We could keep going down the line - but this sampling should help make the gist of the matter clear: Almost everything is up for grabs if you're creating content online for public consumption.
So that leaves at least one big question: What about messages, posts and work you make with digital tools for private consumption?
This is where it gets more complicated. It's case by case, and if you really want to be sure about whether the products you're using are harvesting your words or work for AI training, you're going to have to dive into some terms of service yourself - or seek out products built with privacy in mind.
Google and Gmail
It's easy to forget that until a few years ago, Google's AI read your e-mail. In order to serve you better ads, the search giant's automated systems combed your Gmail for data. Google says it doesn't do that anymore, and claims that any of the Work products you might use, such as Docs or Sheets, won't be used to train AI without your consent. Nonetheless, authors are uneasy about the prospect that their drafts will wind up training an AI, and quite reasonably so.
Grammarly
The grammar and spell-checking tool, explicitly states that any text you place in its system can be used to train AI systems in perpetuity.
Its terms of service states: "Customer hereby grants us the right to use, during and after the subscription term, aggregated and anonymized customer data to improve the services, including to train our algorithms internally through machine learning techniques."

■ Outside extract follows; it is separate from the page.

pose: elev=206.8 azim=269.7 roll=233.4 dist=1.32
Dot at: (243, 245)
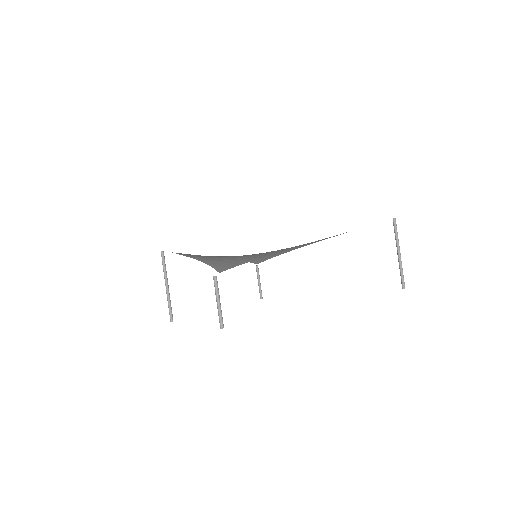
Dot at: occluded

In other words, you're handing Grammarly AI training material every time you check your spelling.
Apple Messages
Apple's in the AI game too, though it doesn't publicly flaunt it as much. And it insists that the kind of machine learning it's interested in is what's known as on-device AI - instead of taking your data and adding it to large data sets stored on the cloud, its automated systems live locally on the chips in your device.

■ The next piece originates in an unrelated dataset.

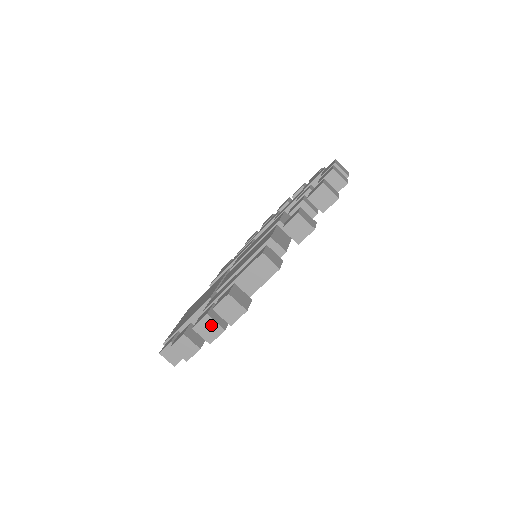
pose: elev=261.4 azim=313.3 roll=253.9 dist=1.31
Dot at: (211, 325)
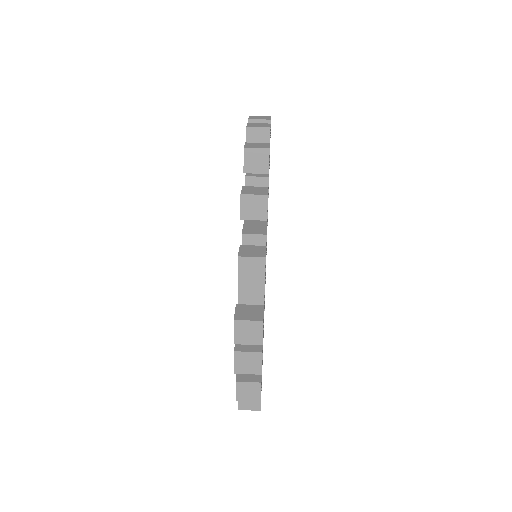
Dot at: (246, 358)
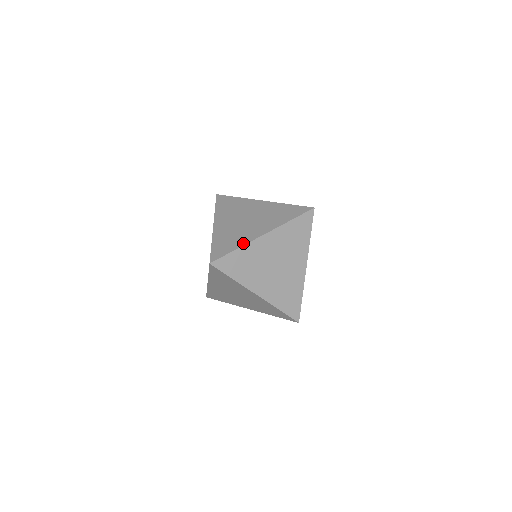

Apple harnesses machine learning to do things like improve autocorrect in your text messages, recognize the shape of your face, pick out friends and family members in your camera roll, automatically adjust noise cancellation on your Airpods when it's loud, and ID that plant you just snapped on a hike.
So Apple's machine learning systems are reading your texts and scanning your photos, but only within the confines of your iPhone - it's not sending that information to the cloud, like most of its competitors.
Zoom
And finally, we return to Zoom. Because I have one last point to add to the dust-up that got us started here - . which is, while Zoom may have added one little line to its terms of service indicating that it will not use your on-call data for its AI services, it can still keep your data for just about everything else.

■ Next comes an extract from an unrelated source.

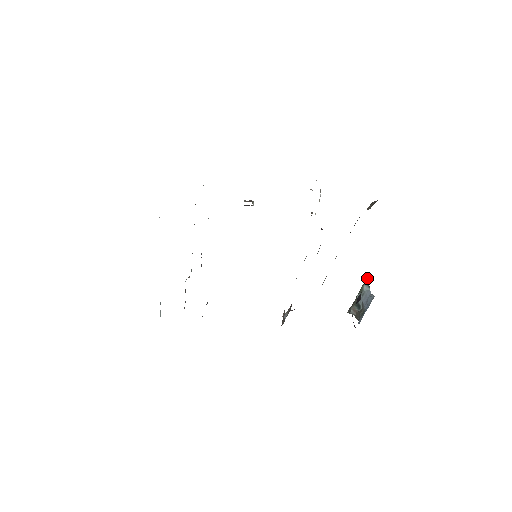
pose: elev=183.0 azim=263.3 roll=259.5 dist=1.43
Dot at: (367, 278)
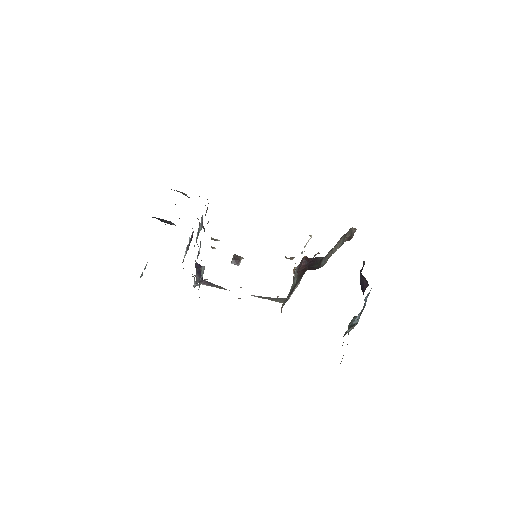
Dot at: occluded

In other words, it can do just about anything they want with our private recorded conversations, except for training AI without our consent.
Therein lies the rub. So much of what the tech industry is doing with AI is not orders of magnitude more invasive or exploitative than what they've been doing all along - they're incremental amplifications.
But we should be grateful that it's a genuinely unnerving one: it gives the opportunity for us to renegotiate what we should consider socially - and economically - acceptable in how our data are taken and used.
The best solution, right now, if you want to keep your words, images and likeness away from AI is to use encrypted apps and services that are good on privacy.